British paleontologist Richard Jefferies of the
Natural History Museum in London has posited that a progenitor of
all vertebrates suffered an evolutionary accident perhaps more than
600 million years ago, and that vertebrate evolution ever since
has been a struggle to regain symmetry that has been only partially
successful. The asymmetry of the internal organs within a symmetrical
exterior of vertebrates is a manifestation of this 600 million years
of selection.
Jefferies,
in part, bases his theory on studies of carpoids. These small strange
creatures had spiny tails, bulbous heads and were covered with spines.

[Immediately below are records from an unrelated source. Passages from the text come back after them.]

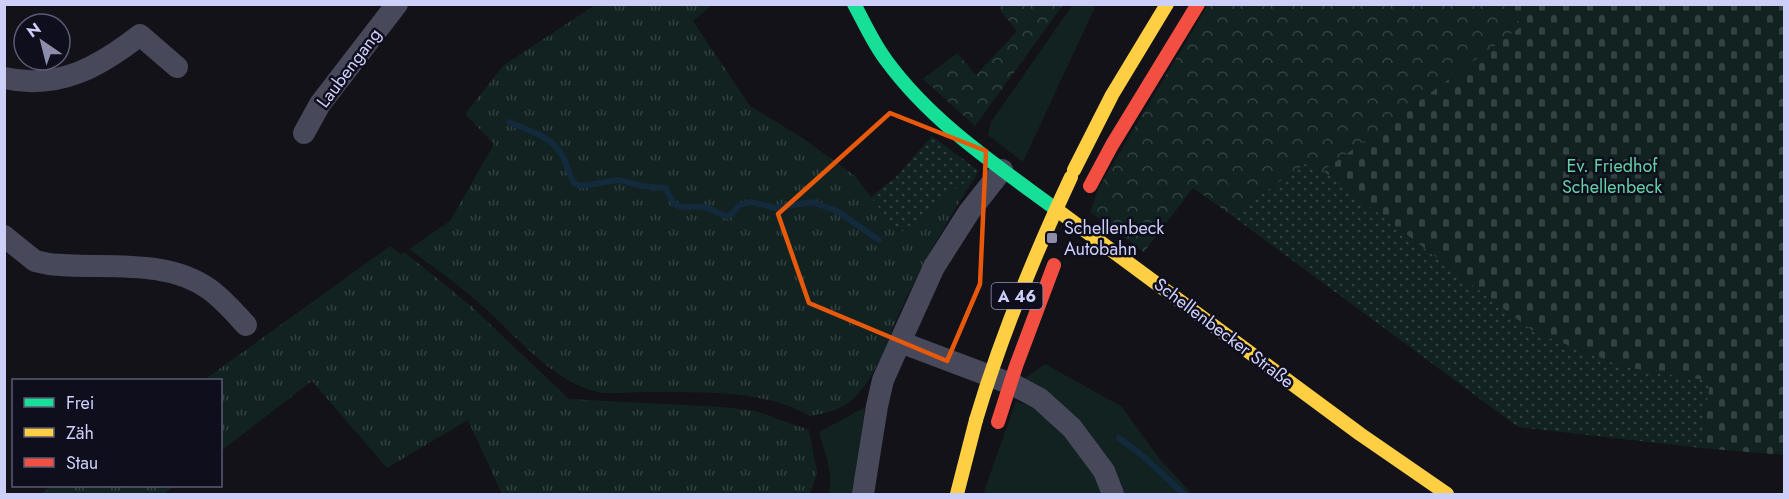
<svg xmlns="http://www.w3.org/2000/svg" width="1789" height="499" font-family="Jost,sans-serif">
<defs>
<pattern id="forest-crowns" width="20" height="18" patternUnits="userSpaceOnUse" patternTransform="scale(1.5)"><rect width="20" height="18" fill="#112221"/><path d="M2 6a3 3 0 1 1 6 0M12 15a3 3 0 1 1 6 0" fill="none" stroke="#324142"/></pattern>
<pattern id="cemetery-stones" width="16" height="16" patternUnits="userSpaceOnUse" patternTransform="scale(1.5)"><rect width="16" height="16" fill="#112221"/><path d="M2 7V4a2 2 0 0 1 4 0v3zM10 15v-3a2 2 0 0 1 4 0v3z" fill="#324142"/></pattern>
<pattern id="park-tufts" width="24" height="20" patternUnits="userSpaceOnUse" patternTransform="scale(1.5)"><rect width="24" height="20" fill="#112221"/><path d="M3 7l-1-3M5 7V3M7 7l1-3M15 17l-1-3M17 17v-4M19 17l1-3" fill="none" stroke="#324142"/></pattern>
<pattern id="garden-dots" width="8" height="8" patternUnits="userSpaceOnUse" patternTransform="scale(1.5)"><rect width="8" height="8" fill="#112221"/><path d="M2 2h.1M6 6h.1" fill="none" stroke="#324142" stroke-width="1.8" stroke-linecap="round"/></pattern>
</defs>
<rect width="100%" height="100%" fill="#121218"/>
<path fill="#112221" d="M1073,4l23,1 -73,157 -35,-27 3,-13z
M1045,364l76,42 39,53 32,35h-68l-4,-13 -15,-24 -83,-77z
M1016,401c9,4 22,8 30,14 22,18 48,53 57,79h-120z
M865,407l-12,87h-25c7,-20 -4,-42 -9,-62z"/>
<path fill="url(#forest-crowns)" d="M1002,5h61l-88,121 -52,-47 34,-26 19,22 41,-44 -18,-22z
M1208,5h300l14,21 -199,145 -13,-10 -79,54 -38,-27 -49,64 -54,-40 9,-25z"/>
<path fill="url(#cemetery-stones)" d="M1508,5h276v450l-83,-7 9,-67 -86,-14 -90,-35 -211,-161 199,-145z"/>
<path fill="url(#park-tufts)" d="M595,5h117l-19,16 57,85 51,31 54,39 44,58 80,-63c-28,43 -53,87 -75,132 -16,31 -24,69 -49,94 -13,13 -28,16 -45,19 -49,-28 -112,-23 -166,-24 -15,0 -32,3 -46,0 -47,-10 -85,-60 -120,-90 -22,-19 -46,-36 -69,-53l41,-28 44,-77 -29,-30 39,-49z
M390,246l11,8 3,-2 67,54 98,93 154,8 33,4 53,19 8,43 -7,21h-308l-34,-74 -81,48 -75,-87 -91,70 -1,-71h-16z
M53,486h122l-11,8h-124z"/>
<path fill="url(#garden-dots)" d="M932,136l47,35 -80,63 -28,-37 25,-20z
M1310,161l224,171 90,35 86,14 -9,67 -183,-21 -287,-212z"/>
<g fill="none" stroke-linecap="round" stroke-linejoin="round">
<path stroke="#13293c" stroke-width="6" d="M509,122c19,9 40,13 52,31 6,9 7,21 13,30l6,3 15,-2 23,-4 25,6 23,2c10,29 20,15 41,20 15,3 18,18 31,-2l13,-4 24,6 37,-6 25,9 42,29
M1119,438l24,18 41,38"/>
<path stroke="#474859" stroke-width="22" d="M4,78c55,12 95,-11 136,-43l37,32
M304,133l16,-29 77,-100
M4,236l31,25 14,3c51,6 115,-7 160,25 14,10 25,23 37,36
M900,342l114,43 26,14 32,29 32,43 9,23
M863,494l14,-88 6,-26 17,-38 34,-75 35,-55 33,-42"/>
<path stroke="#16e098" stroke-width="14" d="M854,4c10,18 19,39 32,56 45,62 110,105 171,150"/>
<path stroke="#ffcf43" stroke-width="14" d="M1074,170l38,-75 55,-91
M1057,210l303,224 87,60
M957,494l19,-74"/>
<path stroke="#f24e42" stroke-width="14" d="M1090,186l22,-41 86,-141"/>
<path stroke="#ffcf43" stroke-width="14" d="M976,420c25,-84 58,-164 95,-243"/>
<path stroke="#f24e42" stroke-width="14" d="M998,422l18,-56 38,-101"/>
</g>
<path fill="none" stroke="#e8590c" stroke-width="4.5" stroke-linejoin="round" d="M890,113l96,38 -6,133 -33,77 -138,-58 -31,-89z"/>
<rect fill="#8c8daa" stroke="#0e0e1c" stroke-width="2" x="1046" y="232" width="12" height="12" rx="3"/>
<g text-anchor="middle" stroke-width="5" stroke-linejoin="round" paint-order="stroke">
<rect fill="#0e0e1c" stroke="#9495b7" stroke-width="1.5" x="991.5" y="283" width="51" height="26" rx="4.5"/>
<g font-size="16" font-weight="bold" fill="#cecff9">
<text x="1017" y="302">A 46</text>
</g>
<g font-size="18" fill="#cecff9" stroke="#0e0e1c">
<text transform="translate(349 68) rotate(-53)" y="6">Laubengang</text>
<text transform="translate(1224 333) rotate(37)" y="6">Schellenbecker Straße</text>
</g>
<g font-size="18" fill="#64d0a6" stroke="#0e0e1c">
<text x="1612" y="172">Ev. Friedhof<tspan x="1612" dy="21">Schellenbeck</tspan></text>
</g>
<g font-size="18" fill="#cecff9" stroke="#0e0e1c" text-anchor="start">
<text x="1064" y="234">Schellenbeck<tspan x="1064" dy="21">Autobahn</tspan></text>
</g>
</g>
<rect width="1789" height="499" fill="none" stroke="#cecff9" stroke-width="12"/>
<rect x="12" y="379" width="210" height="108" fill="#0e0e1c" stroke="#5b5b74" stroke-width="1.5"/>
<rect x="24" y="398" width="30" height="9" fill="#16e098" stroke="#5b5b74" stroke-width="1.5"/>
<text x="66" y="409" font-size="18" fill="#cecff9">Frei</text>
<rect x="24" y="428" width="30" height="9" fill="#ffcf43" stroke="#5b5b74" stroke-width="1.5"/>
<text x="66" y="439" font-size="18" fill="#cecff9">Zäh</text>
<rect x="24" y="458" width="30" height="9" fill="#f24e42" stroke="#5b5b74" stroke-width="1.5"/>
<text x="66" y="469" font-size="18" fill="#cecff9">Stau</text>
<g transform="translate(42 42) rotate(325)"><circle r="28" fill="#0e0e1c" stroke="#5b5b74" stroke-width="1.5"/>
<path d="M0-4.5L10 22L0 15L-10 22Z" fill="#8c8daa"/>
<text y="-9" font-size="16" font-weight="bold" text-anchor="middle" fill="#cecff9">N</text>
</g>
</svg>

Having a body supported calcitic plates, they resemble modern echinoderms
such as starfish and their relatives. Jefferies presents a compelling
argument that the common ancestor of echinoderms and vertebrates
was a carpoid which is supported by the many shared features of
echinoderms and vertebrate embryonic development.
Carpoids are distinct from all other animals, extant
and extinct, because of their complete asymmetry, internally and
externally. Jefferies has interprets the asymmetry as an evolutionary
body plan accident in the common ancestor of echinoderms and vertebrates.
Carpoids descendents retained the lop-sided plan, but the echinoderms,
and later the vertebrates were re-shaped into animals with external
symmetry, but retaining asymmetry of the internal organs.
An intriguing theory – we’ll need to
wait and see if modern phylogenetics can shed light on the shadowy
period in the Precambrian when asymmetry appeared.
Jefferies R. P. S., 1986 The ancestry of the vertebrates
British Museum (Natural History), London
Bromham LD, Degnan BM. Hemichordates and deuterostome evolution:
robust molecular phylogenetic support for a hemichordate + echinoderm
clade. Evol Dev. 1999 Nov-Dec;1(3):166-71.